[Part of a data file]

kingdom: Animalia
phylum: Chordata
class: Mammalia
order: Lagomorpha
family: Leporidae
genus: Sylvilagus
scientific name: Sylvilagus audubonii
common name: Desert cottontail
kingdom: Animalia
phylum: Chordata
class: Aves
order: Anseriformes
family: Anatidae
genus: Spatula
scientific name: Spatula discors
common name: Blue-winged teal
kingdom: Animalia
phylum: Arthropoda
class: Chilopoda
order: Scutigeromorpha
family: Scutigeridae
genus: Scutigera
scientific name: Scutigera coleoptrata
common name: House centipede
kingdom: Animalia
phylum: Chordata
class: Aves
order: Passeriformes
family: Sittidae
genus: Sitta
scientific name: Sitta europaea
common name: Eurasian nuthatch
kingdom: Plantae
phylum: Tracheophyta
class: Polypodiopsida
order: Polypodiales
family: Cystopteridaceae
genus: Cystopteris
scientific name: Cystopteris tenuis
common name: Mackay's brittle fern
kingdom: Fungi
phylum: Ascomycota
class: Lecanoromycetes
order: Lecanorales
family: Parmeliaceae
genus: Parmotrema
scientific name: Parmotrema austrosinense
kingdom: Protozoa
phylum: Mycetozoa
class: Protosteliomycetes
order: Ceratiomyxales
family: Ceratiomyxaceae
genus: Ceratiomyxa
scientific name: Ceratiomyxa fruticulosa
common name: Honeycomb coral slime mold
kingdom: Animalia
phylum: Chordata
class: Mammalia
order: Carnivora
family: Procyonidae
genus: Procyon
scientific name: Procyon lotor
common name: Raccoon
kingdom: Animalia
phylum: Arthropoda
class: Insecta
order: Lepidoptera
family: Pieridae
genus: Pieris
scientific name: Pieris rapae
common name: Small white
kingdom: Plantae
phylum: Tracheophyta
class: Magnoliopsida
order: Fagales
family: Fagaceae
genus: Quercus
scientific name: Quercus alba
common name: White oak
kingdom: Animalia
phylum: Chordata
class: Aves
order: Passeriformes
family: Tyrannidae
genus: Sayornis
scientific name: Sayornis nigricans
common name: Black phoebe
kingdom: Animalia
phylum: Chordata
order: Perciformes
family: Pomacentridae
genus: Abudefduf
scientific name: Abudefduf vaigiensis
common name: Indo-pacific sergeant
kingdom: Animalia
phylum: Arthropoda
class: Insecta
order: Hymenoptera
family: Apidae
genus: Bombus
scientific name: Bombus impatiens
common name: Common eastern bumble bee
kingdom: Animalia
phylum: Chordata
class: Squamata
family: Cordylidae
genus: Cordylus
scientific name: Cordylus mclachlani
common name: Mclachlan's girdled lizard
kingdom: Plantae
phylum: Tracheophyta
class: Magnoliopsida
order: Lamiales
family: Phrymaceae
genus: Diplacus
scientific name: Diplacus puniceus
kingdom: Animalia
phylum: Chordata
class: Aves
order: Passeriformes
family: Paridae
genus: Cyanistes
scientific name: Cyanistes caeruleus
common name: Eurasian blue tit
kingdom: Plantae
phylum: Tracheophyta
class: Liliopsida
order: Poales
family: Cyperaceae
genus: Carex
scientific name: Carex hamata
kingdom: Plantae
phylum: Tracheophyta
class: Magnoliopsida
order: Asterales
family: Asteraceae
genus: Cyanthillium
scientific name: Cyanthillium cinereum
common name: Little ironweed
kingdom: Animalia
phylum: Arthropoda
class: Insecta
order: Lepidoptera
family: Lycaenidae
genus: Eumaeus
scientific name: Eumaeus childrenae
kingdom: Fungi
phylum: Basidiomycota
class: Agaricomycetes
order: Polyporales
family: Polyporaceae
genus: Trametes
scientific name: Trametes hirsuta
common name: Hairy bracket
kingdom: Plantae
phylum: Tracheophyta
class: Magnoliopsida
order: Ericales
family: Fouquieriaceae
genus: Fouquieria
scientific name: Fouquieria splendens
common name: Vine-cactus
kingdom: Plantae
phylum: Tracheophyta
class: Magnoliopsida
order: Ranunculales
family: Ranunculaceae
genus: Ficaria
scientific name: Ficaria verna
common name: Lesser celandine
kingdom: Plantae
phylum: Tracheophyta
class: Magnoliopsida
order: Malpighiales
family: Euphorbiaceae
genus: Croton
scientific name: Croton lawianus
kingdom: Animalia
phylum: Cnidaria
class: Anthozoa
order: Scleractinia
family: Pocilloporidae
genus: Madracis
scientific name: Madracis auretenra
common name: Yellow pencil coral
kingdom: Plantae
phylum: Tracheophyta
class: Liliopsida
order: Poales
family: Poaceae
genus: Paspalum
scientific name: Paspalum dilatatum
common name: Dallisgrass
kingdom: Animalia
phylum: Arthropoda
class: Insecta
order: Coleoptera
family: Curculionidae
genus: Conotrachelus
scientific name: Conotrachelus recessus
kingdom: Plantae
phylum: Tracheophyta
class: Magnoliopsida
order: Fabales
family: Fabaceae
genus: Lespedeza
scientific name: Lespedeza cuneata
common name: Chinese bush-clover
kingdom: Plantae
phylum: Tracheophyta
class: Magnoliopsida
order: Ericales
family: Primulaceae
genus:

#### BRIEF
Please convert every line of the items above into a JSON list of strings, one string per line, omitting any blank lines.

#### SOLUTION TO THIS PROBLEM
[
  "kingdom: Animalia",
  "phylum: Chordata",
  "class: Mammalia",
  "order: Lagomorpha",
  "family: Leporidae",
  "genus: Sylvilagus",
  "scientific name: Sylvilagus audubonii",
  "common name: Desert cottontail",
  "kingdom: Animalia",
  "phylum: Chordata",
  "class: Aves",
  "order: Anseriformes",
  "family: Anatidae",
  "genus: Spatula",
  "scientific name: Spatula discors",
  "common name: Blue-winged teal",
  "kingdom: Animalia",
  "phylum: Arthropoda",
  "class: Chilopoda",
  "order: Scutigeromorpha",
  "family: Scutigeridae",
  "genus: Scutigera",
  "scientific name: Scutigera coleoptrata",
  "common name: House centipede",
  "kingdom: Animalia",
  "phylum: Chordata",
  "class: Aves",
  "order: Passeriformes",
  "family: Sittidae",
  "genus: Sitta",
  "scientific name: Sitta europaea",
  "common name: Eurasian nuthatch",
  "kingdom: Plantae",
  "phylum: Tracheophyta",
  "class: Polypodiopsida",
  "order: Polypodiales",
  "family: Cystopteridaceae",
  "genus: Cystopteris",
  "scientific name: Cystopteris tenuis",
  "common name: Mackay's brittle fern",
  "kingdom: Fungi",
  "phylum: Ascomycota",
  "class: Lecanoromycetes",
  "order: Lecanorales",
  "family: Parmeliaceae",
  "genus: Parmotrema",
  "scientific name: Parmotrema austrosinense",
  "kingdom: Protozoa",
  "phylum: Mycetozoa",
  "class: Protosteliomycetes",
  "order: Ceratiomyxales",
  "family: Ceratiomyxaceae",
  "genus: Ceratiomyxa",
  "scientific name: Ceratiomyxa fruticulosa",
  "common name: Honeycomb coral slime mold",
  "kingdom: Animalia",
  "phylum: Chordata",
  "class: Mammalia",
  "order: Carnivora",
  "family: Procyonidae",
  "genus: Procyon",
  "scientific name: Procyon lotor",
  "common name: Raccoon",
  "kingdom: Animalia",
  "phylum: Arthropoda",
  "class: Insecta",
  "order: Lepidoptera",
  "family: Pieridae",
  "genus: Pieris",
  "scientific name: Pieris rapae",
  "common name: Small white",
  "kingdom: Plantae",
  "phylum: Tracheophyta",
  "class: Magnoliopsida",
  "order: Fagales",
  "family: Fagaceae",
  "genus: Quercus",
  "scientific name: Quercus alba",
  "common name: White oak",
  "kingdom: Animalia",
  "phylum: Chordata",
  "class: Aves",
  "order: Passeriformes",
  "family: Tyrannidae",
  "genus: Sayornis",
  "scientific name: Sayornis nigricans",
  "common name: Black phoebe",
  "kingdom: Animalia",
  "phylum: Chordata",
  "order: Perciformes",
  "family: Pomacentridae",
  "genus: Abudefduf",
  "scientific name: Abudefduf vaigiensis",
  "common name: Indo-pacific sergeant",
  "kingdom: Animalia",
  "phylum: Arthropoda",
  "class: Insecta",
  "order: Hymenoptera",
  "family: Apidae",
  "genus: Bombus",
  "scientific name: Bombus impatiens",
  "common name: Common eastern bumble bee",
  "kingdom: Animalia",
  "phylum: Chordata",
  "class: Squamata",
  "family: Cordylidae",
  "genus: Cordylus",
  "scientific name: Cordylus mclachlani",
  "common name: Mclachlan's girdled lizard",
  "kingdom: Plantae",
  "phylum: Tracheophyta",
  "class: Magnoliopsida",
  "order: Lamiales",
  "family: Phrymaceae",
  "genus: Diplacus",
  "scientific name: Diplacus puniceus",
  "kingdom: Animalia",
  "phylum: Chordata",
  "class: Aves",
  "order: Passeriformes",
  "family: Paridae",
  "genus: Cyanistes",
  "scientific name: Cyanistes caeruleus",
  "common name: Eurasian blue tit",
  "kingdom: Plantae",
  "phylum: Tracheophyta",
  "class: Liliopsida",
  "order: Poales",
  "family: Cyperaceae",
  "genus: Carex",
  "scientific name: Carex hamata",
  "kingdom: Plantae",
  "phylum: Tracheophyta",
  "class: Magnoliopsida",
  "order: Asterales",
  "family: Asteraceae",
  "genus: Cyanthillium",
  "scientific name: Cyanthillium cinereum",
  "common name: Little ironweed",
  "kingdom: Animalia",
  "phylum: Arthropoda",
  "class: Insecta",
  "order: Lepidoptera",
  "family: Lycaenidae",
  "genus: Eumaeus",
  "scientific name: Eumaeus childrenae",
  "kingdom: Fungi",
  "phylum: Basidiomycota",
  "class: Agaricomycetes",
  "order: Polyporales",
  "family: Polyporaceae",
  "genus: Trametes",
  "scientific name: Trametes hirsuta",
  "common name: Hairy bracket",
  "kingdom: Plantae",
  "phylum: Tracheophyta",
  "class: Magnoliopsida",
  "order: Ericales",
  "family: Fouquieriaceae",
  "genus: Fouquieria",
  "scientific name: Fouquieria splendens",
  "common name: Vine-cactus",
  "kingdom: Plantae",
  "phylum: Tracheophyta",
  "class: Magnoliopsida",
  "order: Ranunculales",
  "family: Ranunculaceae",
  "genus: Ficaria",
  "scientific name: Ficaria verna",
  "common name: Lesser celandine",
  "kingdom: Plantae",
  "phylum: Tracheophyta",
  "class: Magnoliopsida",
  "order: Malpighiales",
  "family: Euphorbiaceae",
  "genus: Croton",
  "scientific name: Croton lawianus",
  "kingdom: Animalia",
  "phylum: Cnidaria",
  "class: Anthozoa",
  "order: Scleractinia",
  "family: Pocilloporidae",
  "genus: Madracis",
  "scientific name: Madracis auretenra",
  "common name: Yellow pencil coral",
  "kingdom: Plantae",
  "phylum: Tracheophyta",
  "class: Liliopsida",
  "order: Poales",
  "family: Poaceae",
  "genus: Paspalum",
  "scientific name: Paspalum dilatatum",
  "common name: Dallisgrass",
  "kingdom: Animalia",
  "phylum: Arthropoda",
  "class: Insecta",
  "order: Coleoptera",
  "family: Curculionidae",
  "genus: Conotrachelus",
  "scientific name: Conotrachelus recessus",
  "kingdom: Plantae",
  "phylum: Tracheophyta",
  "class: Magnoliopsida",
  "order: Fabales",
  "family: Fabaceae",
  "genus: Lespedeza",
  "scientific name: Lespedeza cuneata",
  "common name: Chinese bush-clover",
  "kingdom: Plantae",
  "phylum: Tracheophyta",
  "class: Magnoliopsida",
  "order: Ericales",
  "family: Primulaceae",
  "genus:"
]